Which is why it was significant to see another of the GOP’s brightest lights for the future, Florida Sen. Marco Rubio, go out of his way in a GQ interview to avoid offending the religious right by declaring himself agnostic on the subject of science—specifically on the question of roughly how old the Earth might be.
“I’m not a scientist, man,” said the 42-year-old senator. “I can tell you what recorded history says, I can tell you what the Bible says, but I think that’s a dispute amongst theologians, and I think it has nothing to do with the gross domestic product or economic growth of the United States. I think the age of the universe has zero to do with how our economy is going to grow. I’m not a scientist. I don’t think I’m qualified to answer a question like that … Whether the Earth was created in seven days, or seven actual eras, I’m not sure we’ll ever be able to answer that. It’s one of the great mysteries.”

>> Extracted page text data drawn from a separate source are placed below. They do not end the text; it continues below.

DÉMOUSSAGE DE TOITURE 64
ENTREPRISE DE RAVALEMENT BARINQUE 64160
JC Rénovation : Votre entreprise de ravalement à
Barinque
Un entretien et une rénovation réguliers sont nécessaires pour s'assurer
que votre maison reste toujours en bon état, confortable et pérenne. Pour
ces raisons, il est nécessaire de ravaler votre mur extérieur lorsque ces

The specific cause of the creation of the universe may indeed be one of the great mysteries; but there is scientific consensus on the rough geologic age of the Earth—4.5 billion years. That is a mystery easily solved by just opening up a textbook.
The controversy comes when theological opinions are taken into account—and the potential political costs of honestly answering the question. And let’s be honest: that’s the reason for Rubio’s deft hedging.
A forthright fundamentalists like Georgia Congressman Paul Broun has articulated his belief this way: “All that stuff I was taught about evolution and embryology and the big bang theory, all that is lies straight from the pit of Hell … There are a lot of scientific data that I’ve found out as a scientist that actually show that this is really a young Earth. I don’t believe that the Earth’s but about 9,000 years old. I believe it was created in six days as we know them. That’s what the Bible says.”
This might be a good time to point out that Congressman Broun is on the Science Committee.
Don’t simply pass judgment as you read this from comfortable coastal perches. Understand that this is sincere, standard fundamentalist belief. And that’s all right.
But likewise, let’s recognize that Senator Rubio’s comments are not a statement of pure principle. They are a political pander—a desire not to offend a specific constituency he might need in the future. Because if Rubio believed in biblical literalism on the subject, he presumably would have said so. This is self-inflicted stupid.
That’s why Rubio’s comments are newsworthy and not just gotcha politics.
Good people can disagree on theological principles. The deeper question is about the separation of church and state—because the way to square this sincere circle is to set aside questions of science from questions of faith.
But that requires getting beyond the legislative impulse to regulate creationism. This goes back to the epic H.L. Mencken dispatches from the Scopes-Monkey trial almost a century ago—captured in Inherit The Wind and (shameless plug) the brand-new anthology that I co-edited with Errol Louis and Jesse Angelo, Deadline Artists: Scandals, Tragedies & Triumphs.
Young Republican leaders like Bobby Jindal, Marco Rubio, Brian Sandoval, and Paul Ryan have a special responsibility to determine whether they will drive the Party of Lincoln back to its roots—to be the party of bold ideas rather than what Jindal called “the Party of Stupid.”
That will require taking on special interests and sacred cows—sometimes close to home. Jindal’s record of reform has, in many ways, been impressive, but he will have to reconcile his rhetoric with the reality of his state. Because Louisiana currently teaches that creationism and evolution are competing theories rather than different disciplines altogether—here’s a great look at their textbooks courtesy of BuzzFeed—that should illuminate the stakes of the debate.
Let’s be clear: the point is not that faith necessarily creates the conditions for what Jindal called the “Party of the Stupid.” But the problem is not just what conservative politicians like Todd Akin or Richard Mourdock say—it is a problem of policy, not just politics or semantics.
In the case of textbooks, a simple preamble should suffice: “Different religious faiths have different beliefs about the beginning of the world—and we encourage all students to speak to their respective faiths about their beliefs.”
Marco Rubio and Bobby Jindal are the future of the Republican Party in large part because they are young and diverse—two qualities the GOP needs desperately. But they have risen far and fast because—like Paul Ryan—they are operators. They have climbed the greasy pole by telling older operators what they would like to hear. That needs to stop if they are serious about modernizing the Republican Party.
The Party of Lincoln has a great legacy to draw on—but it will require challenging powerful special interests that require political pivots away from common-sense science. It will require, at the very least, again embracing the separation of church and state as a threat to neither sovereign entity. If that can’t be done in a clear and high conscience, then it is a fool’s errand—on both sides of the equation. After all, as Forrest Gump reminded us: stupid is as stupid does.